Why Cell Phone Companies Dislike Lease Buyout Companies
In recent years, lease buyout companies such as Unison, Wireless Capital Partners, Communications Capital Group, and Landmark Dividend as well as some cell tower companies like Crown Castle and American Tower have been aggressively purchasing cell site leases from landowners across the country. In most instances, the lease buyout companies purchase an easement in the property and take an assignment of the cell site rental income.
Specifically, the transaction involves the lease buyout company purchasing discounted cash flow from your current cell tower lease in the form of a one-time, lump sum payment in exchange for an assignment of the future cell site rent. This may be for a fixed term (30,40, or 50 years) or perpetual.
By signing the Easement Agreement, you -- the landowner -- grant the buyout company an exclusive easement over your property for the transmission and reception of all wireless communication signals and the construction and operation of towers, antennas and related facilities. More importantly, you agree to forfeit all rights to collect the future rent payments during the term of the Agreement. These companies utilize many different tactics to convince you to sell your cell site lease, like insinuating a possible risk that the lease will be terminated due to technological obsolescence or cell phone company consolidation and merger.
Although they may be willing to pay large sums of money for your lease rights, you might be surprised to learn that many landowners or tower owners mistakenly “sell out” for well below market value. There are several other factors you need to seriously consider as well. That's precisely why it's always advisable to seek professional, experienced counsel before moving forward with a sale of your cell site lease.
As the existing leaseholder, you and the cell site tenant maintain a landlord/tenant relationship. The carrier has paid you a monthly rental fee in exchange for exclusive rights to the leased premises and non-exclusive rights for utilities and ingress/egress from the property.
It is important to remember that when you sell the revenue stream to a lease buyout company, you are not necessarily selling your obligations and responsibilities under the original agreement with the carrier. You, the landowner, remain the fee owner of the property and therefore must comply with all landlord obligations under the existing cell site lease. It's the carrier's concern, however, – and rightfully so – that you may be far less motivated to fulfill those commitments when the lease is sold to a third party. In other words, the lease buyout company disrupts the existing relationship between the landowner and the cell site tenant.
As evidence of their disdain for lease buyout companies, some cell phone carriers include a Right of First Refusal in their leases with landowners. This means that you, the landowner, are obligated to first approach the cell site tenant before you accept an offer from a lease buyout company. In this instance, the carrier reserves the right to match the offer on identical terms and conditions. In fact, some cell site leases include language stating that you cannot assign the lease to a 3rd party without selling the entire parent parcel, effectively preventing the sale to lease buyout company.
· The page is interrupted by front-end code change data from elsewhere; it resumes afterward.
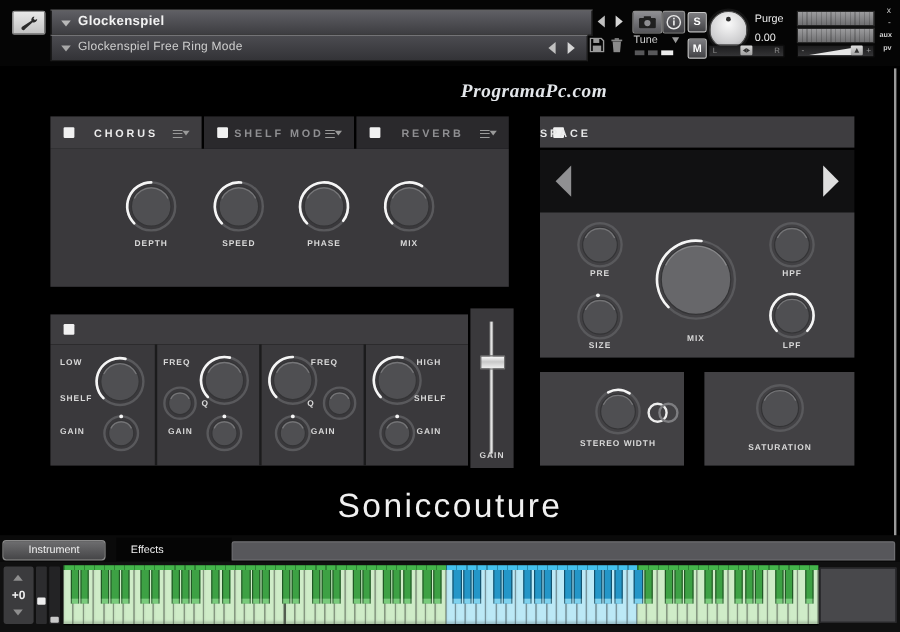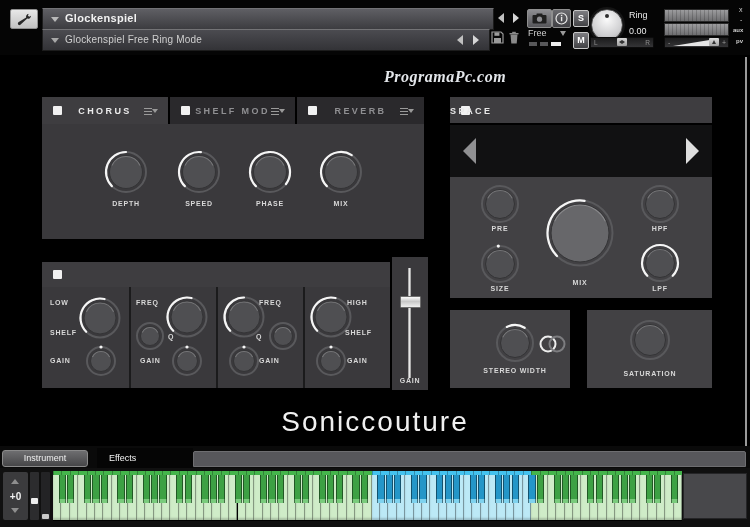--- a/index.html
+++ b/index.html
@@ -101,36 +101,36 @@
       <rect x="3.4" y="1.4" width="5" height="3.4" fill="#9a9a9a"></rect>
       <rect x="3" y="7" width="7" height="5" fill="#9a9a9a"></rect>
     </svg>
     <svg width="12" height="13" viewBox="0 0 12 13" style="position:absolute;left:508px;top:31px;">
       <path d="M2.5 3.5h7l-.8 9h-5.4z" fill="#8a8a8a"></path>
       <rect x="1.5" y="2" width="9" height="1.4" fill="#8a8a8a"></rect>
       <rect x="4.2" y="0.8" width="3.6" height="1.4" fill="#8a8a8a"></rect>
     </svg>
 
     <div class="tinytxt" style="left:528px;top:29px;font-size:9px;line-height:9px;">
-      <span>Free</span>
+      <span>Tune</span>
     </div>
     <div class="caret-dn" style="left:560px;top:31px;border-top-color:#9a9a9a;border-left-width:3px;border-right-width:3px;"></div>
     <div class="abs" style="left:529px;top:42px;width:34px;height:5px;">
       <span class="abs" style="left:0;width:8px;height:4px;background:#58585a;"></span>
       <span class="abs" style="left:11px;width:8px;height:4px;background:#58585a;"></span>
       <span class="abs" style="left:22px;width:10px;height:4px;background:#ececec;"></span>
     </div>
 
     <div class="sm-btn" style="left:573px;top:10px;">S</div>
     <div class="sm-btn" style="left:573px;top:32px;">M</div>
 
     <div class="abs" style="left:591px;top:9px;width:30px;height:30px;border-radius:50%;border:1px solid #4a4a4a;box-shadow:0 0 0 2px #141414;background:radial-gradient(circle at 50% 32%,#fafafa,#cdcdcf 65%,#97979a);">
       <span class="abs" style="left:13px;top:4px;width:4px;height:4px;border-radius:50%;background:#2e2e2e;"></span>
     </div>
-    <div class="tinytxt" style="left:629px;top:12px;font-size:9px;color:#ececec;">Ring</div>
+    <div class="tinytxt" style="left:629px;top:12px;font-size:9px;color:#ececec;">Purge</div>
     <div class="tinytxt" style="left:629px;top:28px;font-size:9px;color:#ececec;">0.00</div>
 
     <div class="slider-tr" style="left:590px;top:37px;width:62px;">
       <span class="tinytxt" style="left:3px;top:1px;font-size:6.5px;color:#8e8e8e;">L</span>
       <span class="tinytxt" style="right:3px;top:1px;font-size:6.5px;color:#8e8e8e;">R</span>
       <span class="abs" style="left:26px;top:0;width:10px;height:8px;background:linear-gradient(to bottom,#d8d8d8,#9f9f9f);border-radius:1px;">
         <span class="abs" style="left:2px;top:2px;width:0;height:0;border-top:2px solid transparent;border-bottom:2px solid transparent;border-right:3px solid #333;"></span>
         <span class="abs" style="right:2px;top:2px;width:0;height:0;border-top:2px solid transparent;border-bottom:2px solid transparent;border-left:3px solid #333;"></span>
       </span>
     </div>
Verizon Wireless in particular, is taking direct action against these types of lease buyout agreements. The carrier not only includes the Right of First Refusal clause, but upon being notified of the sale, will send the landowner a missive reserving its right to question the legality of the sale of the landowner's right, title and interest in the cell site lease to a lease buyout company.
Again, the fear is that you won't be as diligent in meeting your obligations under the original contract since you are no longer receiving the monthly rent payment.
Lastly, the carrier knows that once the lease is sold, it must direct any questions or concerns about the property to the lease buyout company. Most importantly, this includes any proposed site modification or expansion of the premises. Unlike a typical landowner, the lease buyout companies are extremely knowledgeable of the telecommunications industry and are staffed with shrewd negotiators, which make it much more challenging for a carrier to negotiate for additional entitlements.